I bring up these examples to illustrate a point: what we call a malady and what we attribute the cause to becomes very personal because at stake is one’s self identity. The person who has been through combat doesn’t want to be characterized as “disordered,” even though their actions and responses may be just that. “Disorder,” carries with it a heavy weight that sounds permanent. Simlarly, the image an average bystander has of PTSD is more sharply focused on the word “Disorder” than on “Traumatic Stress.” The result can be heavy stereotypes which affect everything from seeking treatment, to how the media depicts veterans.
Last autumn, Army General Peter Chiarelli called for a change from PTSD to PTSI (Injury). The reason –a disorder sounds more organic in cause, like something a person were born with. What they suggest is that PTSD is an injury caused by exposure to combat.
“It is an injury,” Chiarelli said. Calling the condition a “disorder” perpetuates a bias against the mental health illness and “has the connotation of being something that is a pre-existing problem that an individual has” before they came into the Army and “makes the person seem weak,” he added.
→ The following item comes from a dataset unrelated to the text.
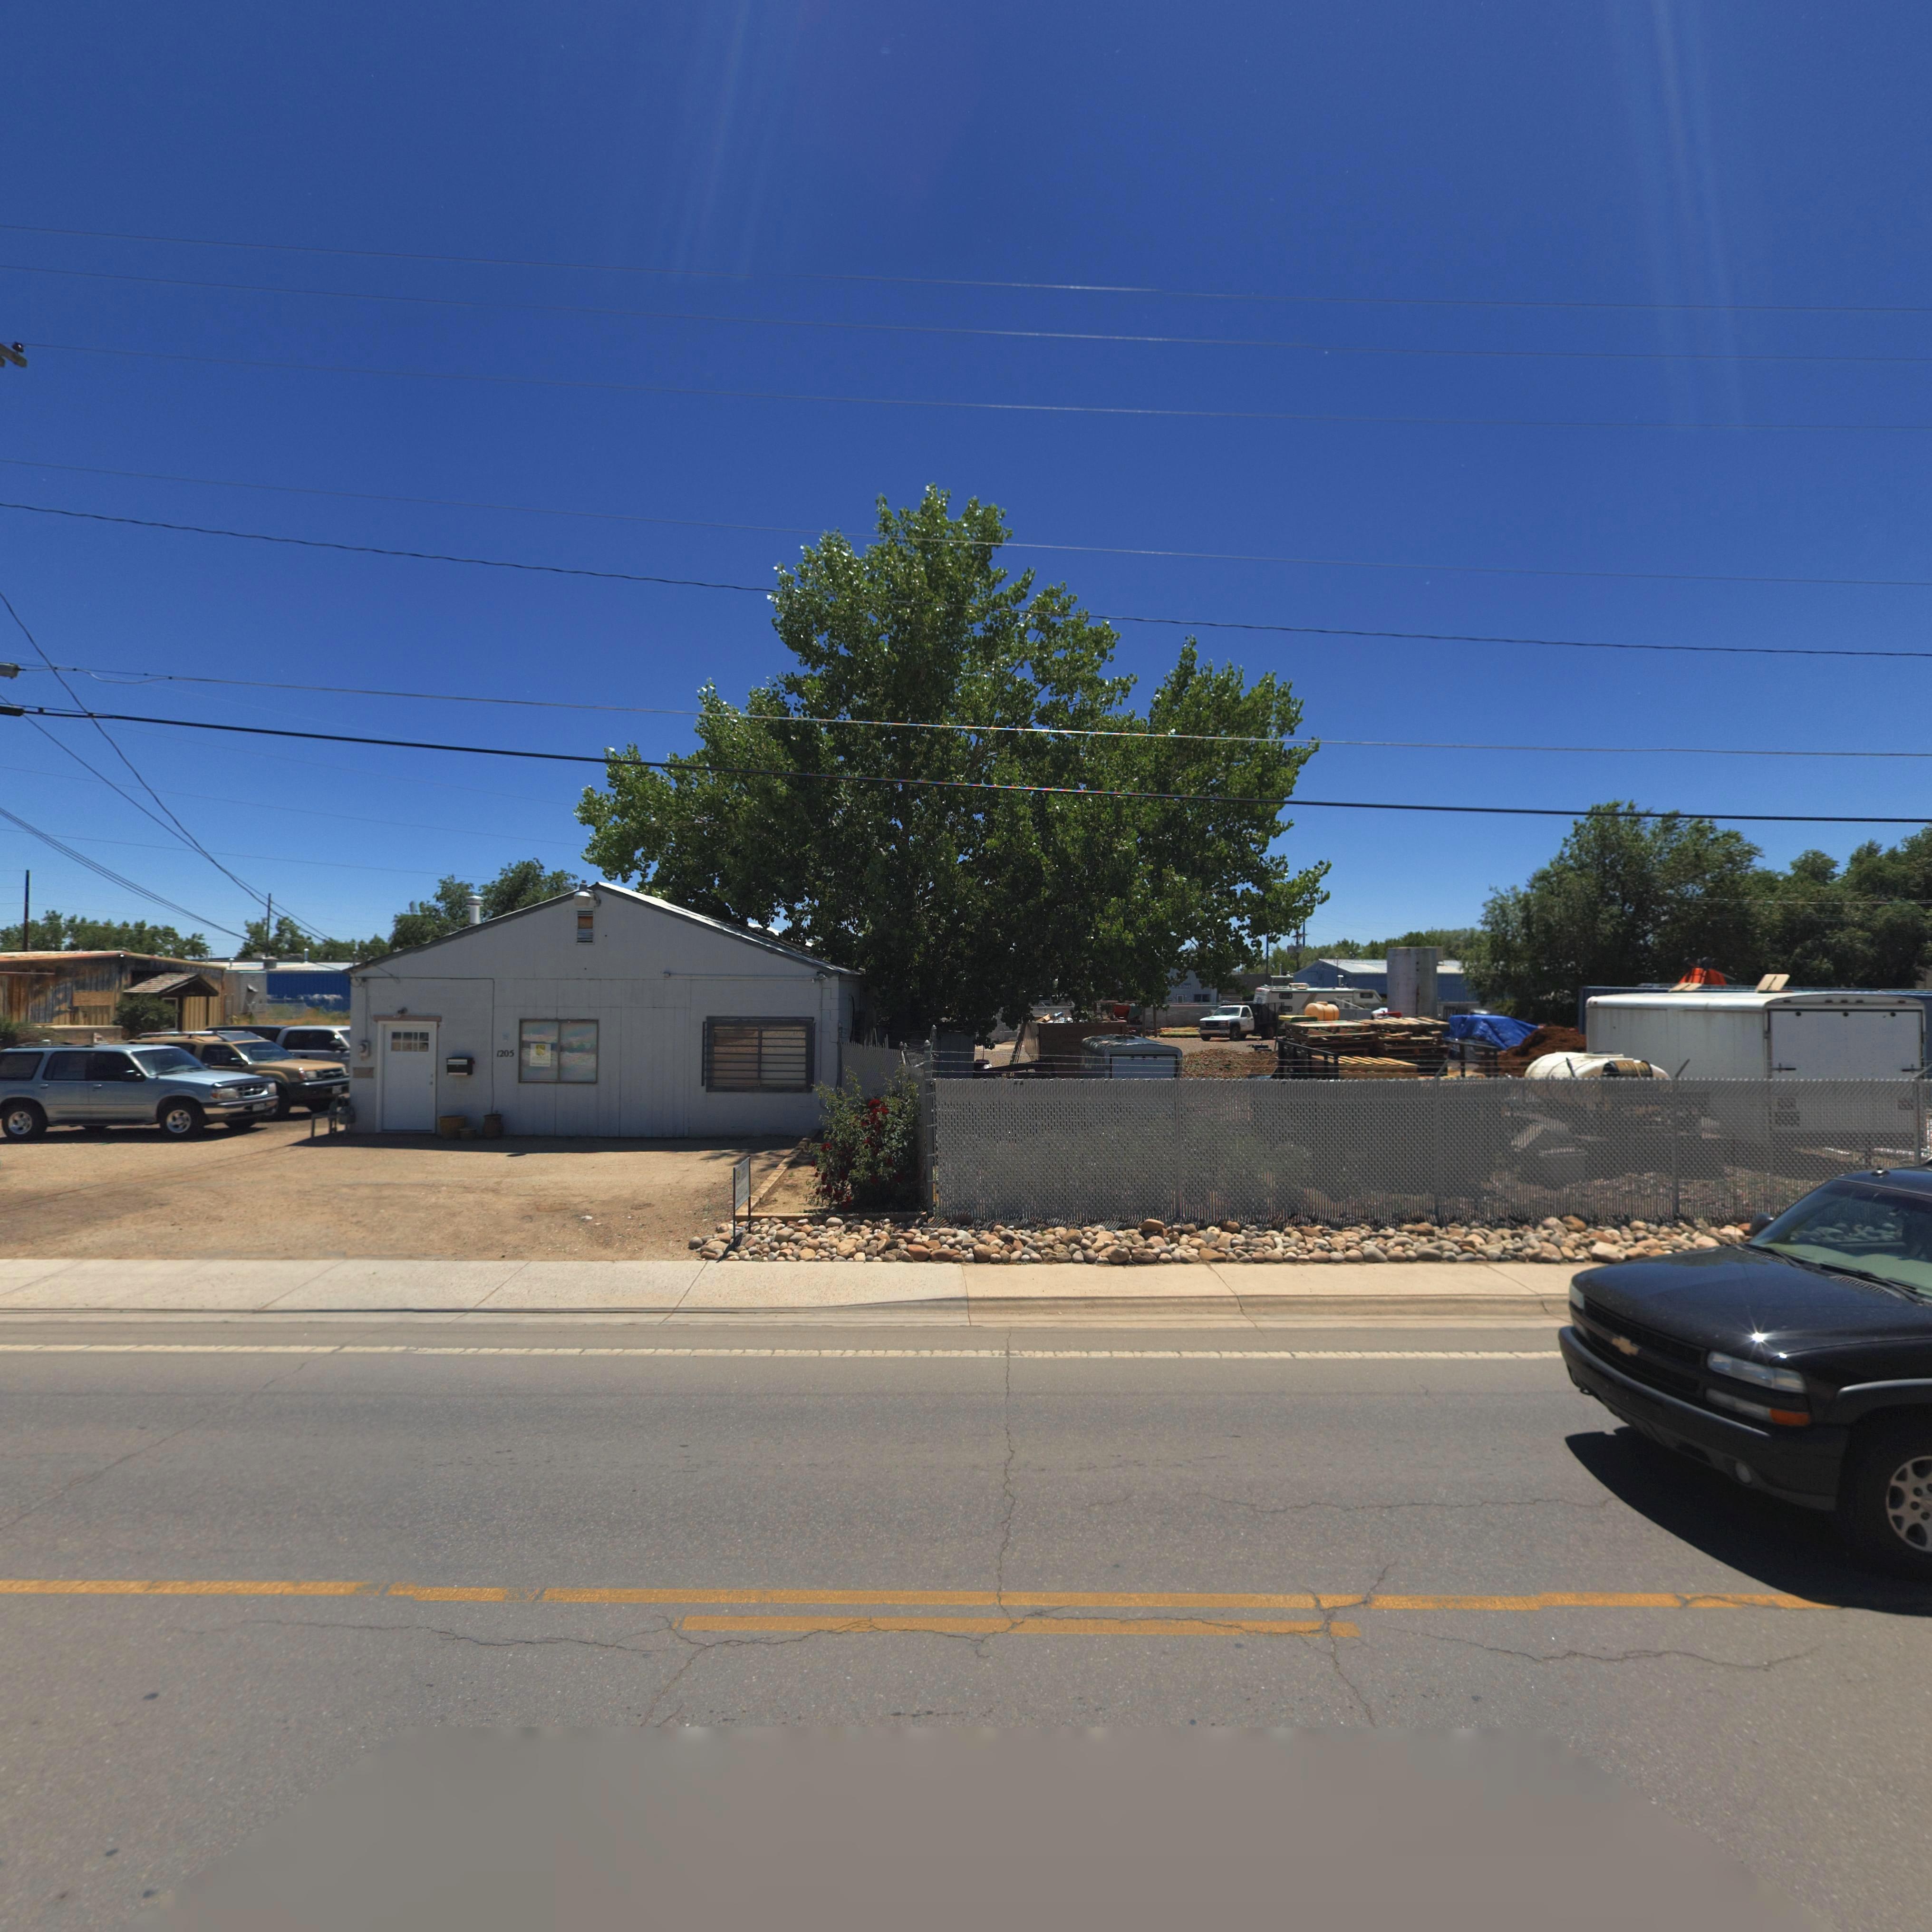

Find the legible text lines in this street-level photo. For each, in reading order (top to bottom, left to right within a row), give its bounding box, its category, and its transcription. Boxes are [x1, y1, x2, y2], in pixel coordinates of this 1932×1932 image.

[496, 1049, 514, 1057] StreetNumber: 1205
On the same page as General Chiarelli is Jonathan Shay, M,D., PhD, who writes in Odysseus in America, Combat Trauma and the Trials of Homecoming on page four:
“…it is evident from the definition that what we are dealing with is an injury: “The person experienced, witnessed or was confronted with an event or events that involved actual or threatened death or serious injury, or a threat to the physical integrity of self or others.”
Shay thinks of it as a “psychological injury” rather than a disorder.
But what about the other 90% of the PTSD population, which are civilians, not veterans? Does one group reserve the right to change it for the rest? The term ‘psychological injury’ is applicable to the entire PTSD population of women, children and adolescents –not just veterans. Perhaps to make a change to the diagnosis name, General Chiarelli might need to appeal to a much wider group of advocates. I don’t think the Army can or should proceed alone.
Will PTSI carry less stigma and drive more people to seek help? That remains to be seen. But perhaps the difference is that a disorder seems to be something that is organic and unchanging. To most, the perception of an injury is it’s a temporary state that can be corrected over time and managed with treatment. Does an Injury have more hope than a Disorder? That’s what many are betting on in the quest to get people into treatment.